- [WORK ORDER]: Replace "water meter" with "flow meter" in the listing, starting with its first line and going on through the line with "Ans: 604.29". Give back only those lines, otherwise unchanged and without the pictures.

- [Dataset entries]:
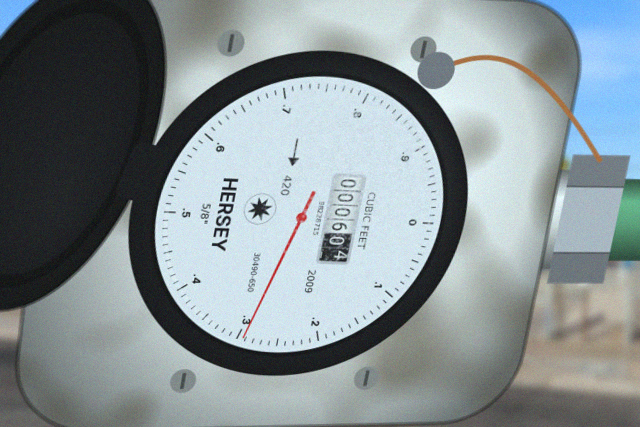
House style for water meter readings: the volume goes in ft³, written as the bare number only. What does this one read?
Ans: 604.29
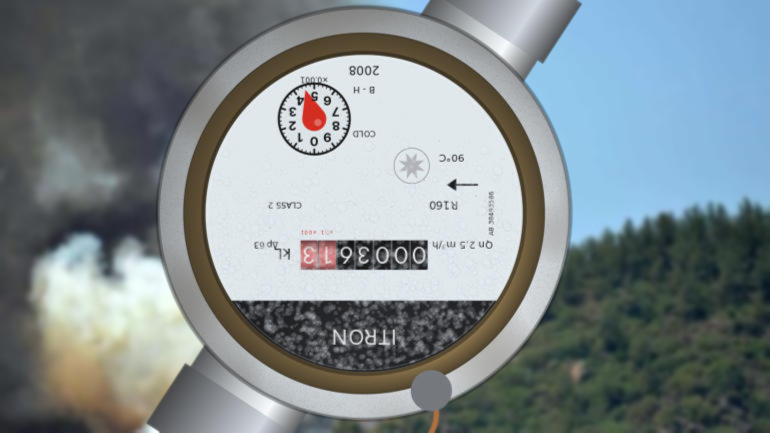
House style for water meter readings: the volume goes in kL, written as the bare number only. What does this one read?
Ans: 36.134
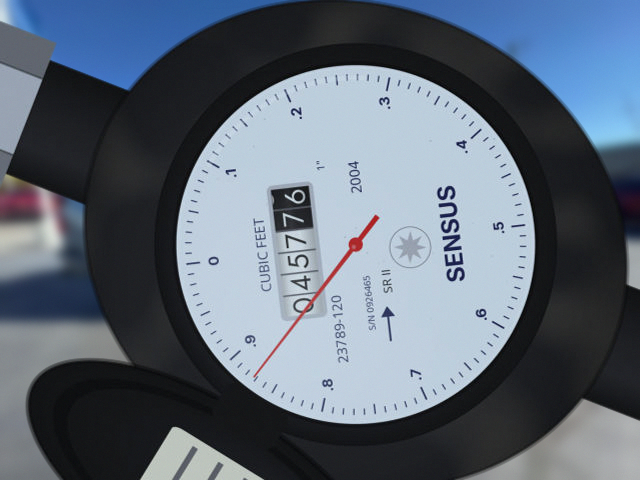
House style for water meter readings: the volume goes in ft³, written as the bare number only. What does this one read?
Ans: 45775.87
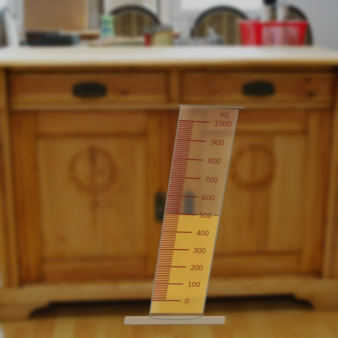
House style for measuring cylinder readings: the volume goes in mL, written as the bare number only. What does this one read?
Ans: 500
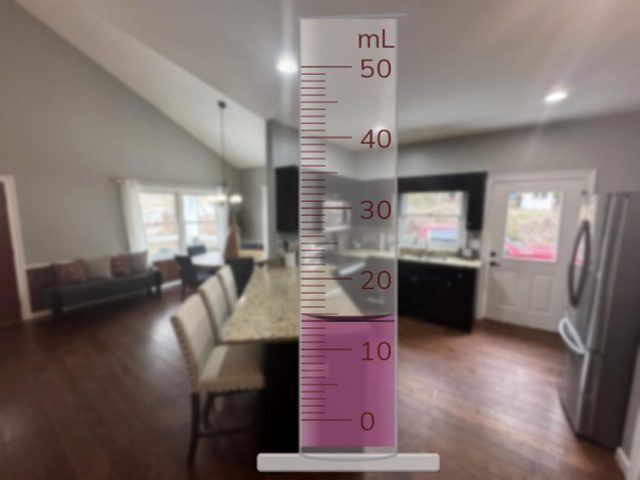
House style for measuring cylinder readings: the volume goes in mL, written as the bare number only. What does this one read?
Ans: 14
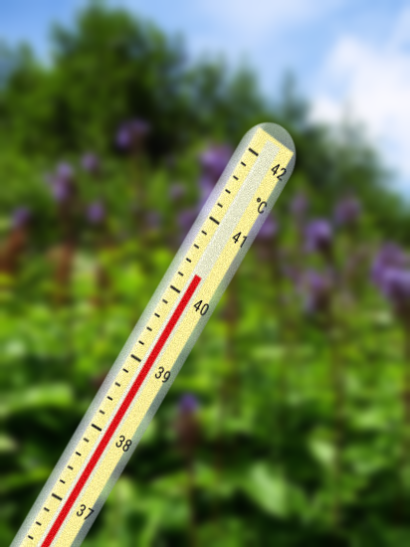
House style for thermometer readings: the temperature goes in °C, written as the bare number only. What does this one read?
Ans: 40.3
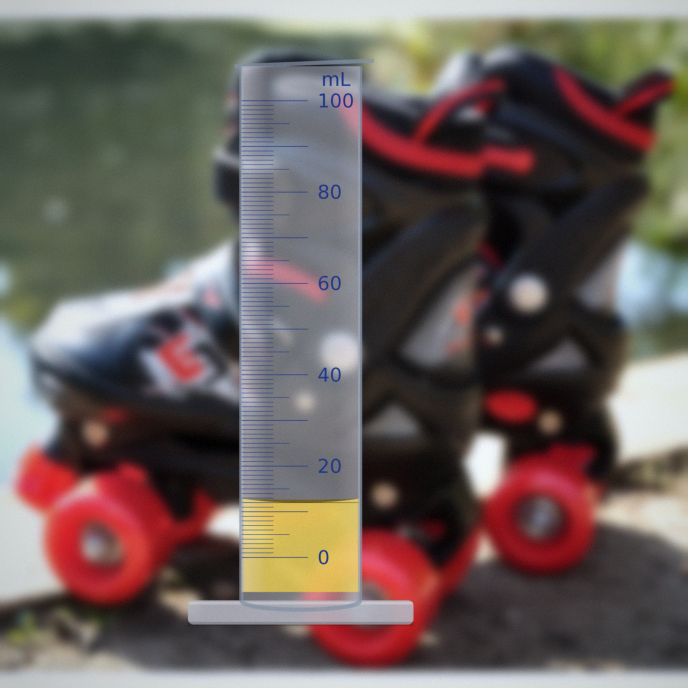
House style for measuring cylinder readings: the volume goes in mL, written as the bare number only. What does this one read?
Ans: 12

- [YOUR SOLUTION]:
House style for flow meter readings: the volume goes in ft³, written as the bare number only. What does this one read?
Ans: 604.29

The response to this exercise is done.